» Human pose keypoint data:
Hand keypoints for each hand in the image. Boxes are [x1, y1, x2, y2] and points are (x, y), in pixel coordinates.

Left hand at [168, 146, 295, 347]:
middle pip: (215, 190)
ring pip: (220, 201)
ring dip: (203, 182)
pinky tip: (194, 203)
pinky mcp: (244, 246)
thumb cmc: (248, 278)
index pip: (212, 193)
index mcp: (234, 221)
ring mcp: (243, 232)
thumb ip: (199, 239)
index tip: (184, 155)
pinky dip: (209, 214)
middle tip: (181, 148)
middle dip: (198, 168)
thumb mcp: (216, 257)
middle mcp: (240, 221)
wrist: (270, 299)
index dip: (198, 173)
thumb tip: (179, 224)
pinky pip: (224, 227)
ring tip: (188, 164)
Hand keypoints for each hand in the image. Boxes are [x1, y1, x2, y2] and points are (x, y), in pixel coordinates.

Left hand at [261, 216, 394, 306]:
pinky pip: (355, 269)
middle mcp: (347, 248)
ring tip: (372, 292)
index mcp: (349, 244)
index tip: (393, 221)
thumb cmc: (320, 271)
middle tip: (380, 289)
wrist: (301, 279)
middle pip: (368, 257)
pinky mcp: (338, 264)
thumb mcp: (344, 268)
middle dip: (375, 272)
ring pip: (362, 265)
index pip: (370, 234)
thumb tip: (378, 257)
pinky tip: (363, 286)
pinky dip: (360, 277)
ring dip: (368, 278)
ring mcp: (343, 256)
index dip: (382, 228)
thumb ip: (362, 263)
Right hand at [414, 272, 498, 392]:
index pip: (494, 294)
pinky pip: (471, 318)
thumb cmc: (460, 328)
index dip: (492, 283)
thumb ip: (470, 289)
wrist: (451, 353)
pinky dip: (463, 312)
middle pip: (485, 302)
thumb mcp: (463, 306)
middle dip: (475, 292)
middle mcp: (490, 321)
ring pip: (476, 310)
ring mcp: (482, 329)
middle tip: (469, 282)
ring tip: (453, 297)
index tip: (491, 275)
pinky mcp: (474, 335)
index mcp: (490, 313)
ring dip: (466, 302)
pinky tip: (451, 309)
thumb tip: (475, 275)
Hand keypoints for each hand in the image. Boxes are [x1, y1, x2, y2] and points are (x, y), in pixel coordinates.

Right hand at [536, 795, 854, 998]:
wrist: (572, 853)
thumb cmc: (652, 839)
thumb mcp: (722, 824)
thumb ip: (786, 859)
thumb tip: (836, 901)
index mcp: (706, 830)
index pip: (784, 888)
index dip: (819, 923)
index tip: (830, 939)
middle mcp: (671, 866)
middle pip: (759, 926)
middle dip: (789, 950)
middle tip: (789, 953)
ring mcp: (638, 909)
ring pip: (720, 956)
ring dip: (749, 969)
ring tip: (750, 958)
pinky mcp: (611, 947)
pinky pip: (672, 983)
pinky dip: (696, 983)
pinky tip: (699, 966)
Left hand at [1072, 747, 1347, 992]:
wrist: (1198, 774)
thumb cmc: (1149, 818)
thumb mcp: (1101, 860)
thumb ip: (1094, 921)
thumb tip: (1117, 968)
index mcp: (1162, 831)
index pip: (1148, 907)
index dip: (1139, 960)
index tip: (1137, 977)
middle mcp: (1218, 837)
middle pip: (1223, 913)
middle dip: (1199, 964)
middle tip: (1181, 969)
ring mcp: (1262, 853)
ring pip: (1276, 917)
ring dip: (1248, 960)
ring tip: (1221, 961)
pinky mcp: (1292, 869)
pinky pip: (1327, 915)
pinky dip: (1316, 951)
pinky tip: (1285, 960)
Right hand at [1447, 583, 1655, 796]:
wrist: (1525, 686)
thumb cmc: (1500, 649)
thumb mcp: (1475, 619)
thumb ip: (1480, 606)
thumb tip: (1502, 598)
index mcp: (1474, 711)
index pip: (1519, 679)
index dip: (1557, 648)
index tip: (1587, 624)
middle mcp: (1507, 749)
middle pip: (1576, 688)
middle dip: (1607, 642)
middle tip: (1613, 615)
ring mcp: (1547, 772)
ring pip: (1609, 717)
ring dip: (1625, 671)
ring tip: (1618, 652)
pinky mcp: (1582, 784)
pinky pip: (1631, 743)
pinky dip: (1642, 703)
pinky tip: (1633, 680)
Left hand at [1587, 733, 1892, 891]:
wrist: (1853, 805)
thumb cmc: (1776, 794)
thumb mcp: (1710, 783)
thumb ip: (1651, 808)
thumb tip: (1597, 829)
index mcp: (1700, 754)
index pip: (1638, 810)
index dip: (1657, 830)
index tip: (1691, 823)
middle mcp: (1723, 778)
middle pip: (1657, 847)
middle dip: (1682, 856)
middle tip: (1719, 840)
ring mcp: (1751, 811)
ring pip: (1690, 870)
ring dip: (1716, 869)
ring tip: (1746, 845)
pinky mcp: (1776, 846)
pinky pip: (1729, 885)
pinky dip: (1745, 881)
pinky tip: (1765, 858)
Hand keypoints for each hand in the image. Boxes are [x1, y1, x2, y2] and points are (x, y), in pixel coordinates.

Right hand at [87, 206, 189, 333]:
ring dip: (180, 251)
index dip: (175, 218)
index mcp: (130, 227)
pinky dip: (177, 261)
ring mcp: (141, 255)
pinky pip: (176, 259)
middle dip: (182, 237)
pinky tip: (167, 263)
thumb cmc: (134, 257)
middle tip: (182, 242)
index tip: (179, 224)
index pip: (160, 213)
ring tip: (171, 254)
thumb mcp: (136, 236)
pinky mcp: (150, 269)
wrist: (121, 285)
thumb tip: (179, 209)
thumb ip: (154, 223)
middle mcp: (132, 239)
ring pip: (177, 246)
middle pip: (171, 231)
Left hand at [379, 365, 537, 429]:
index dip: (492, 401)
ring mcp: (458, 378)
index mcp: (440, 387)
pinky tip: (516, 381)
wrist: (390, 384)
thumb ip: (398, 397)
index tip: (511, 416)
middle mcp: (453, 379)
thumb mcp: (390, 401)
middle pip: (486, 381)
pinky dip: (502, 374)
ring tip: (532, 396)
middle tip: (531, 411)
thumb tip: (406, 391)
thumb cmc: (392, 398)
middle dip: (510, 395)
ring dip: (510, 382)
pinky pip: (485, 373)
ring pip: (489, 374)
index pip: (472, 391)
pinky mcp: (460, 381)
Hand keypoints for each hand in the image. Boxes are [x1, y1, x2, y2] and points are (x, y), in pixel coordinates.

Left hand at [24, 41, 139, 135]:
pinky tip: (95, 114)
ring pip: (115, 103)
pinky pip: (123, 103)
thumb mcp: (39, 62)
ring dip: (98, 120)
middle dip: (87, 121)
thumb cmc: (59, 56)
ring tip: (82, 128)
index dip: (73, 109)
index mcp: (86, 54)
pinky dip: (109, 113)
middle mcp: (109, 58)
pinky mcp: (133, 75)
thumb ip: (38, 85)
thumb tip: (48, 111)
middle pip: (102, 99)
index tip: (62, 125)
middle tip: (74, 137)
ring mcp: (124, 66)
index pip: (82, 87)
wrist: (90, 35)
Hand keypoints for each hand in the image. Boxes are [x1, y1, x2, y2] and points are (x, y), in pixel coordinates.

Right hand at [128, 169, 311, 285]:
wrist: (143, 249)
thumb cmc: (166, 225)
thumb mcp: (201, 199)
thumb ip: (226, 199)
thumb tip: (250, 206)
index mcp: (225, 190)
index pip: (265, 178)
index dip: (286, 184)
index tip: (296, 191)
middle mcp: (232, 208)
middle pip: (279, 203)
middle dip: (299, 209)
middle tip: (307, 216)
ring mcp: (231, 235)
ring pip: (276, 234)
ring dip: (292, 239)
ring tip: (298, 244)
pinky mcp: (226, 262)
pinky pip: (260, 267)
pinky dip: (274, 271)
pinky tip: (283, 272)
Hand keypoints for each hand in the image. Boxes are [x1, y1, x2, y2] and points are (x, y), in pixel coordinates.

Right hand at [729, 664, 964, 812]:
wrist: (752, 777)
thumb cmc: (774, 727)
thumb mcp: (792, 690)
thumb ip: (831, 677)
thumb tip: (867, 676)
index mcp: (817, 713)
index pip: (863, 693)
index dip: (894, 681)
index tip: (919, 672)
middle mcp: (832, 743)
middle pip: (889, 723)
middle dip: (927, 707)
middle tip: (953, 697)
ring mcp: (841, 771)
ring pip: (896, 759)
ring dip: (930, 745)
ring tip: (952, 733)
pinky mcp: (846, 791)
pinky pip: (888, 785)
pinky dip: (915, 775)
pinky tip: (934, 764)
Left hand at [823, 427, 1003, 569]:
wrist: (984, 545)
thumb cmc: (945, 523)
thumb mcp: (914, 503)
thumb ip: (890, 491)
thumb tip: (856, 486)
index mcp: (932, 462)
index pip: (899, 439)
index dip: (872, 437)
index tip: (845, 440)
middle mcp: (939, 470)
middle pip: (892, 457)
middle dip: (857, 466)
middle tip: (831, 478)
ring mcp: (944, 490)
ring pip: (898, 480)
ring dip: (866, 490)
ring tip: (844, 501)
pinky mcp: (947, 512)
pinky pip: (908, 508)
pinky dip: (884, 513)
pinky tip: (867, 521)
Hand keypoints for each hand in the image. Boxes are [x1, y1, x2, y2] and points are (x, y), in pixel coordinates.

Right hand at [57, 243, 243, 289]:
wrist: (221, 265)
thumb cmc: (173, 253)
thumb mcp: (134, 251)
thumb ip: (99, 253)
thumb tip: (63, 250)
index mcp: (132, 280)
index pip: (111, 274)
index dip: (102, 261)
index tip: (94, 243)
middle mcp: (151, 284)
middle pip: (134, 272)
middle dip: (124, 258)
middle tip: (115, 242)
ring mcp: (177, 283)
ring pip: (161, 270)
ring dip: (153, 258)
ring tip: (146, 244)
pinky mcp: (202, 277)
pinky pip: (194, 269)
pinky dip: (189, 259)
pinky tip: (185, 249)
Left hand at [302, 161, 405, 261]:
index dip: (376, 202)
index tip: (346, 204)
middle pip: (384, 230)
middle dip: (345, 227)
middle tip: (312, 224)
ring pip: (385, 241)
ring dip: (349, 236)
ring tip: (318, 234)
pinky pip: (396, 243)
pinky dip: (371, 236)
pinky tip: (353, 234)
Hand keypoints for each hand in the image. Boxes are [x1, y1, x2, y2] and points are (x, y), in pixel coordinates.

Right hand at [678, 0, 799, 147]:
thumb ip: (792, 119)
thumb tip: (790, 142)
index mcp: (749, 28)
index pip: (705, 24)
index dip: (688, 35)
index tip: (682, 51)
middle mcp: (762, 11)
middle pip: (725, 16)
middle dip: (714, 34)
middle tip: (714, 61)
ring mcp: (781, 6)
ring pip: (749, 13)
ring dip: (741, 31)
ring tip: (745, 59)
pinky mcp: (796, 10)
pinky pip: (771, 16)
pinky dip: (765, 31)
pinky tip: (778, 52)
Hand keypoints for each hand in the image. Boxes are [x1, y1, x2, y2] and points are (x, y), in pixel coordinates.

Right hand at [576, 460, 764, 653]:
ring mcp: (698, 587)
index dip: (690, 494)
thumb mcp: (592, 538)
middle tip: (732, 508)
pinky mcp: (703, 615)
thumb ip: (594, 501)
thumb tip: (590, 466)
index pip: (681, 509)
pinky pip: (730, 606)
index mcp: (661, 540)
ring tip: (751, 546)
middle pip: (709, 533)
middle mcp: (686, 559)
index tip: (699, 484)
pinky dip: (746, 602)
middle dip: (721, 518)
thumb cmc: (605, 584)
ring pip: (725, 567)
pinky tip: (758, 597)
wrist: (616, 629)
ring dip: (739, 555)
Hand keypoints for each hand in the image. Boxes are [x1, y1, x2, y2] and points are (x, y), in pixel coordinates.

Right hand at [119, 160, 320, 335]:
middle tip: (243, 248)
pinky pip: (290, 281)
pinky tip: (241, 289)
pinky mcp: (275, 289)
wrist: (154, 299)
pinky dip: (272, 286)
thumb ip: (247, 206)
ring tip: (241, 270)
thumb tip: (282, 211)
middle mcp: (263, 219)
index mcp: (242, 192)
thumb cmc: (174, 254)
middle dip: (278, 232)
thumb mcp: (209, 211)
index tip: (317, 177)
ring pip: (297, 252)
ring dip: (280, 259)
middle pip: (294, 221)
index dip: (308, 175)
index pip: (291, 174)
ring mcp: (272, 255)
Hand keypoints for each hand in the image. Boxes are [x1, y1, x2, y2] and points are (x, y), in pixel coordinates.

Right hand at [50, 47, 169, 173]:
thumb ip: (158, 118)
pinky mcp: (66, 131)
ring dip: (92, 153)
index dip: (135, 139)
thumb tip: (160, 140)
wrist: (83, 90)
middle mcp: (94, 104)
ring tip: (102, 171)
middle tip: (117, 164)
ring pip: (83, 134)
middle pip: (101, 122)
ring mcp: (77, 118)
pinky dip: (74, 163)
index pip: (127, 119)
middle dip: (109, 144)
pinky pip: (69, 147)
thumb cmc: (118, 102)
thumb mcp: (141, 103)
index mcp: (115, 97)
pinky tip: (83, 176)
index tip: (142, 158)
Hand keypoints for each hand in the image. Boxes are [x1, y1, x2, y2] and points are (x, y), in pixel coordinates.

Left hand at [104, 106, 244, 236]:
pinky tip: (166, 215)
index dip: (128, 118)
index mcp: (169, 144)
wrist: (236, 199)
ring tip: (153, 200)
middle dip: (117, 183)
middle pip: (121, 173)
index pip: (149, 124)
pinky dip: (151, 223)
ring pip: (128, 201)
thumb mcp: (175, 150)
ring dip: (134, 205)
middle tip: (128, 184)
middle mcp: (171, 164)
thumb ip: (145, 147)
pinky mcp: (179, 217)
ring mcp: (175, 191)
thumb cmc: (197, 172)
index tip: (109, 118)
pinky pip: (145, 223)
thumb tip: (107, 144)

» Directions: Word for word, restate the lines above from the line containing "ring pip: (489, 374)" through the line containing "thumb cmc: (59, 56)", with both included and nothing else.

» Solution to this problem:
ring pip: (489, 374)
index pip: (472, 391)
pinky mcp: (460, 381)
Hand keypoints for each hand in the image. Boxes are [x1, y1, x2, y2] and points are (x, y), in pixel coordinates.

Left hand at [24, 41, 139, 135]:
pinky tip: (95, 114)
ring pip: (115, 103)
pinky pip: (123, 103)
thumb mcp: (39, 62)
ring dip: (98, 120)
middle dip: (87, 121)
thumb cmc: (59, 56)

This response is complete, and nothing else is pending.